For a manufacturer, that distinction changes what "in stock" means depending on which report you're reading. FBA stock is committed the moment it leaves for Amazon's warehouse — it's no longer available for wholesale or FBM orders, even though you still legally own it and it still counts toward your COGS. That's exactly why Nstock draws a hard line between the two: FBM orders can deduct your Nstock inventory because that stock is still physically yours to ship, while FBA orders only ever inform reporting, never inventory, because the deduction already happened when you shipped that stock to Amazon in the first place. Getting that distinction right — rather than deducting the same units twice, or not accounting for them at all — is what keeps your on-hand counts and COGS accurate across both fulfillment models.

What this doesn't replace

This integration is not a replacement for Amazon's own Seller Central tools — repricing, advertising, Buy Box strategy, and account health stay in Seller Central, where they belong. What Nstock adds is the layer Amazon doesn't provide: tying every Amazon order back to the bill of materials and raw-material cost behind it, so the same inventory and costing engine that runs your production also runs your Amazon reporting.

Rollout notes

Nstock's Amazon app is still going through Amazon's own application review process, similar in scope to the review Nstock went through for its QuickBooks integration. Until that review completes, connections use Amazon's self-authorization mode, which currently only works for the seller account tied to the app in Amazon's Developer Console — it isn't yet available for every customer to connect themselves. If you're interested in connecting your own Amazon seller account, check with your Nstock contact on current availability before starting.

Frequently Asked Questions

Does Nstock support both FBA and FBM orders?

Yes. FBM orders sync as Nstock orders and can deduct inventory the same way a Shopify or WooCommerce order does, once you turn that setting on.

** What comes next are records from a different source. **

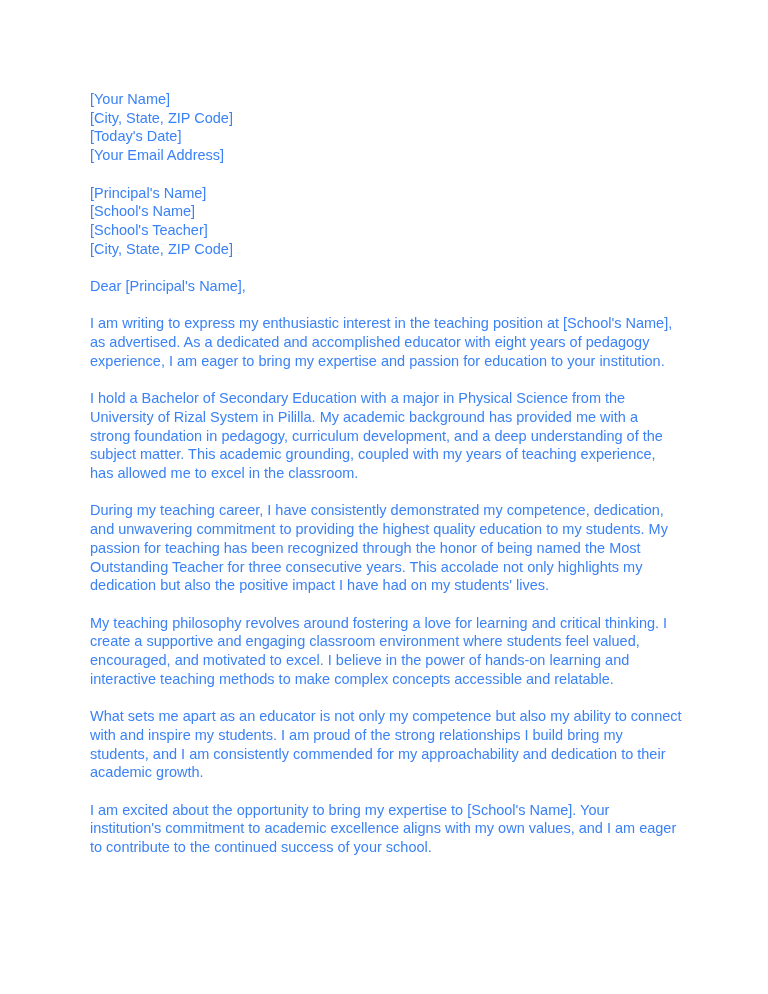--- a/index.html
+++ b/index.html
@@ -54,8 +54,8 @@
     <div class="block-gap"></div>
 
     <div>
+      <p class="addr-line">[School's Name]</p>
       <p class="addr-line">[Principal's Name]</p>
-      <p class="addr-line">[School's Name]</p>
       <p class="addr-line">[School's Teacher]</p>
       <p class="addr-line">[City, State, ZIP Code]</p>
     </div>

FBA orders import for sales and COGS reporting if you turn on that separate setting, but Nstock never deducts its own inventory for FBA orders — that stock already left your warehouse when it shipped to Amazon.

Will connecting Amazon double-count my inventory?

No. FBM orders only deduct stock you still physically hold, and FBA orders never touch your Nstock inventory count at all — they're imported for reporting purposes only. Because the two order types are handled differently by design, on-hand counts and COGS stay accurate instead of double-counting units that already shipped to an Amazon fulfillment center.

How does this affect my COGS reporting?

Every Amazon order — FBA or FBM — carries the real FIFO/BOM-based cost of what shipped, the same costing engine used for Shopify and WooCommerce orders, so your margin numbers reflect actual production cost instead of a flat estimate per channel.

Can I disconnect or revoke access later?

Yes. Disconnect the integration from Nstock's Amazon Integration page at any time. Amazon doesn't provide a remote revocation endpoint for this kind of connection, so for full revocation on Amazon's side, also remove Nstock's access from Seller Central's "Manage Your Apps" page.